> [GIVEN DATA]:

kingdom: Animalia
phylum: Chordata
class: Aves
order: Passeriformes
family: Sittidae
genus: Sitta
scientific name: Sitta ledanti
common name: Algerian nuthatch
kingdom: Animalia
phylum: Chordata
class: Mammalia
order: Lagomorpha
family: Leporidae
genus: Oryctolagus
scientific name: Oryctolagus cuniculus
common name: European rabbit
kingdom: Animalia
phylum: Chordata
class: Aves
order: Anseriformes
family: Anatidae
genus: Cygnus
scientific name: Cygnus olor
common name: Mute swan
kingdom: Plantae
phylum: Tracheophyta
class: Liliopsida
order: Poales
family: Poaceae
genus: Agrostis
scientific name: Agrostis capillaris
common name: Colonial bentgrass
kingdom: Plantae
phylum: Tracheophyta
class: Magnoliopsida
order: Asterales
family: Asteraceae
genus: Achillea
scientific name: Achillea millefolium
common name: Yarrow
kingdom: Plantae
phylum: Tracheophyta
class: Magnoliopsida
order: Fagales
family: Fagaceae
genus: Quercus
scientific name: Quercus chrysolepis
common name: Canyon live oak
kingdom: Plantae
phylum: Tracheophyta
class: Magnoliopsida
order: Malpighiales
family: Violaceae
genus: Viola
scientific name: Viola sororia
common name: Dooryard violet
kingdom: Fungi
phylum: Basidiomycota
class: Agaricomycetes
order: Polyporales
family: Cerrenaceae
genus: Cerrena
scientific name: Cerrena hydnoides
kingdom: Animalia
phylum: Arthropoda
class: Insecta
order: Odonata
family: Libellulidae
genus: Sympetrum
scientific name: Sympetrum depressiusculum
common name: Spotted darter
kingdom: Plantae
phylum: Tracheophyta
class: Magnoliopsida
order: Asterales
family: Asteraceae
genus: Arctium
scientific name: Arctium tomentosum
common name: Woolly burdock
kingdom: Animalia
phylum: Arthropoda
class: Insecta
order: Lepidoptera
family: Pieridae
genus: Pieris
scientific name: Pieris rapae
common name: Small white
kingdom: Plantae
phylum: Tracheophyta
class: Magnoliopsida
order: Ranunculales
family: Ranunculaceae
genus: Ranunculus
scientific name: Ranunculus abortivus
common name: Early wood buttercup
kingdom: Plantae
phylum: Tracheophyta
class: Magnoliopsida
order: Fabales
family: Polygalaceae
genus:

> [TASK STATEMENT]:
Reproduce word for word the lines from the one containing "common name: Early wood buttercup" through the final line of the entries, inclusive.

> [REPLY TO THE TASK]:
common name: Early wood buttercup
kingdom: Plantae
phylum: Tracheophyta
class: Magnoliopsida
order: Fabales
family: Polygalaceae
genus:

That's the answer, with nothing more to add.